CLAOCS-TX: Cross-Lingual Triplet Extraction with Aspect-Opinion-Aware Code-Switched Prompting and LLM-Guided Contrastive Distillation
Abstract
AbstractCross-lingual learning enables the transfer of structured sentiment knowledge from high-resource languages to unlabeled or low-resource languages, but prior work has largely focused on coarse-grained sentiment classification or aspect extraction. In contrast, zero-shot cross-lingual aspect–opinion–sentiment triplet extraction (ASTE), which extracts sentiment triplets of the form (aspect term, opinion term, sentiment polarity), remains underexplored.

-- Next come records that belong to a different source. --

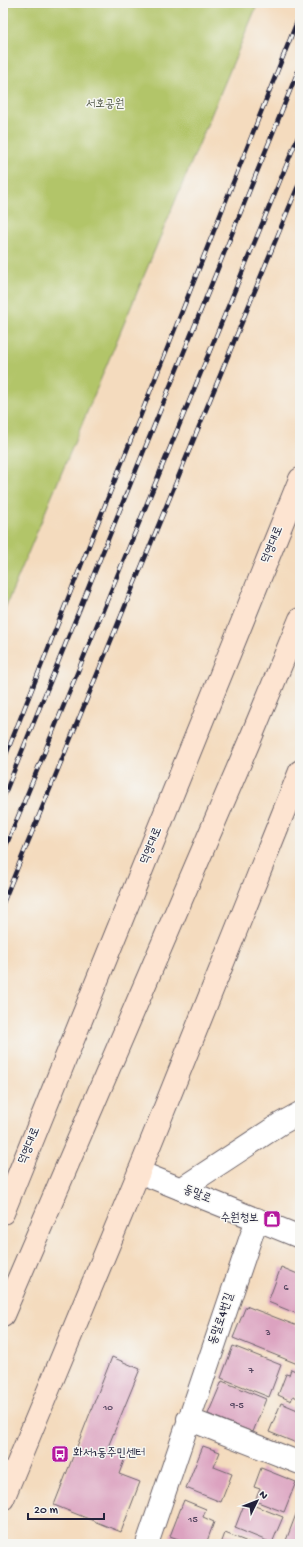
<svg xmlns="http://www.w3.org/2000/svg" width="303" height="1547" font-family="'Gochi Hand','Poor Story',sans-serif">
	<rect width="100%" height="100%" fill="#f6f6f2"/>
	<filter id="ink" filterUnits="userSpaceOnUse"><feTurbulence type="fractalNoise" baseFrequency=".025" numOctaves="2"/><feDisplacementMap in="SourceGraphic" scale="8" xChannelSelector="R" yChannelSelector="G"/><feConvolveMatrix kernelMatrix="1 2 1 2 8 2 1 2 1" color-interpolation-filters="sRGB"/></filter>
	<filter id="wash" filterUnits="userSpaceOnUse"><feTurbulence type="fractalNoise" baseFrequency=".012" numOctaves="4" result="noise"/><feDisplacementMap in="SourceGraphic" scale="16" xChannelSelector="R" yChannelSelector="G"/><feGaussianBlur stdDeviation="0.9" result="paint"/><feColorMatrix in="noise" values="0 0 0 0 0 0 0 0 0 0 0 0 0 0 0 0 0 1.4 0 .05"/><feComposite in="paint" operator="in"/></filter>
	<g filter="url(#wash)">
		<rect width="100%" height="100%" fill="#f4dbbe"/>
		<path fill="#b2c569" stroke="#6a7452" d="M3,3h255l-255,610z"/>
		<g id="blocks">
			<path fill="#dca2c0" d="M281,1267l19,8v40l-32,-13z
				M246,1306l54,21v38l-67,-27z
				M233,1346l48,19 -12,32 -48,-19z
				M112,1357l28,12 -32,78 18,8 -7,19 21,8 -19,50 -67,-27z
				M291,1369l9,4v26l-7,-3 -2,5 -13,-6 8,-21 3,1z
				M222,1381l44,18 -13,33 -45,-18z
				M281,1403l19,8v30l-1,3 -30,-12z
				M203,1446l17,6 -6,15 18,7 -11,28 -35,-14z
				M261,1468l35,14 -12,30 -29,-11 5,-12 -6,-2z
				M184,1500l22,9 -3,8 11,5 -8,22h-15l-21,-8z
				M245,1502l38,15 -11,26 -37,-15z
				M300,1504v40h-12l-3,-1z
				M225,1533l28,11h-32z"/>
		</g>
	</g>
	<g filter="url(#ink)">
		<use href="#blocks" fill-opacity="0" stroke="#6c6369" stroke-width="1"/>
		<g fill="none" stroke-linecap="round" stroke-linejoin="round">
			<defs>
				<path id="minor" d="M181,1189l99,-65 20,-11
					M188,1419l112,44
					M147,1544l110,-325"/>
				<path id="tertiary" d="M139,1172l161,65"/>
				<path id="secondary" d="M3,1213l297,-734
					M3,1315l249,-580 48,-116
					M3,1499l136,-327 161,-401"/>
			</defs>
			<use href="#minor" stroke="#6c6369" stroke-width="24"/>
			<use href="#tertiary" stroke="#6c6369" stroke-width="24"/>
			<use href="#secondary" stroke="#6c6369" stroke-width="24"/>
			<use href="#minor" stroke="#fff" stroke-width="22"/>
			<use href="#tertiary" stroke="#fff" stroke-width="22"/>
			<use href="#secondary" stroke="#fde4d1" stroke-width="22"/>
			<defs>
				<path id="rail" d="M3,762l297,-748
					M3,798l297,-732
					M3,853l297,-721
					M3,903l297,-722"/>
			</defs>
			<use href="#rail" stroke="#22223b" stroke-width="4.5"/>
			<use href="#rail" stroke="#f6f6f2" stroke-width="3" stroke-dasharray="9" stroke-linecap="butt"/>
		</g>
	</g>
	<defs>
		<symbol id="shop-square" viewBox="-11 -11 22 22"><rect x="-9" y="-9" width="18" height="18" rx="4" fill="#b5179e" stroke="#f6f6f2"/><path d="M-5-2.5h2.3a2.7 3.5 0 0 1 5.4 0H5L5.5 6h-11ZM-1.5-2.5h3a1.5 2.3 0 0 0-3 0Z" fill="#fff"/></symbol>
		<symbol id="bus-square" viewBox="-11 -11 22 22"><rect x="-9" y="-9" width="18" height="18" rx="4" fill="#b5179e" stroke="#f6f6f2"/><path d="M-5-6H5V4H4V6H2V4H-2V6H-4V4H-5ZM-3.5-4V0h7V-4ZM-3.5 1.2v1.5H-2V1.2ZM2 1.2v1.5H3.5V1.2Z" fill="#fff"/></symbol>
	</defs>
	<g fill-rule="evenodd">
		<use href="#shop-square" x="262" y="1209" width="20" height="20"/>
		<use href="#bus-square" x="50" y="1444" width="20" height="20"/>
	</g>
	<g text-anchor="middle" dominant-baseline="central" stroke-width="3" stroke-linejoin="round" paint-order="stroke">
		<g font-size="10" fill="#50425c">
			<text x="286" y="1288">6</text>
			<text x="268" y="1333">3</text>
			<text x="251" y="1371">7</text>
			<text x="237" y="1406">9-5</text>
			<text x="108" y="1408">10</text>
			<text x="193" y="1520">15</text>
		</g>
		<g font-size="12" fill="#545b4b" stroke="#f6f6f2">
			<text x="105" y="105">서호공원</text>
		</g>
		<g font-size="12" fill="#22223b" stroke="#f6f6f2">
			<text transform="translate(273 545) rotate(-68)">덕영대로</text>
			<text transform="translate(152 846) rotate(-68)">덕영대로</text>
			<text transform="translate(30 1146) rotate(-68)">덕영대로</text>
			<text transform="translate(197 1195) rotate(22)">동말로</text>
			<text transform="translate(222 1319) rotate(-71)">동말로4번길</text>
		</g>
		<g font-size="12" fill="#22223b" stroke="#f6f6f2" text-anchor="end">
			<text x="259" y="1219">수원청보</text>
			<text x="73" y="1454" text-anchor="start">화서1동주민센터</text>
		</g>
	</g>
	<rect width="303" height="1547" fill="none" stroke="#f6f6f2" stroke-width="16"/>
	<g transform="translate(257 1501) rotate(47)" stroke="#f6f6f2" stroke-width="3" paint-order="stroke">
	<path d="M0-3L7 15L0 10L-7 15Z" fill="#22223b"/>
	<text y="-6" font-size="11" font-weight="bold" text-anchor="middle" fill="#22223b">N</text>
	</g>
	<path d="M28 1513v6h76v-6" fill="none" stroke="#22223b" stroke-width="2"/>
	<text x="34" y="1513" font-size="12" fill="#22223b" stroke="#f6f6f2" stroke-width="3" paint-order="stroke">20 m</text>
</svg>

We propose a unified framework that leverages large language models (LLMs) as both structured pseudo-label generators and semantic teachers for ASTE. Our approach employs stepwise structured prompting over aspect- and opinion-aware code-switched variants to generate reliable pseudo triplets, followed by a multi-variant consistency filter to retain high-confidence supervision. We further introduce a triplet-aware contrastive distillation objective that aligns student triplet representations with LLM-encoded semantic embeddings. During inference, only the student ASTE model is used, without requiring LLM access. Experiments on four non-Indic and four low-resource Indic target languages show consistent improvements over strong cross-lingual and LLM-based baselines. The proposed method yields an absolute micro-F1 improvement of 5.3 points on non-Indic languages and 3.8 points on low-resource Indic languages compared to the best competing approach. Ablation results further validate the complementary roles of aspect- and opinion-aware code-switched prompting and triplet-aware contrastive distillation, with larger relative gains observed in low-resource Indic settings.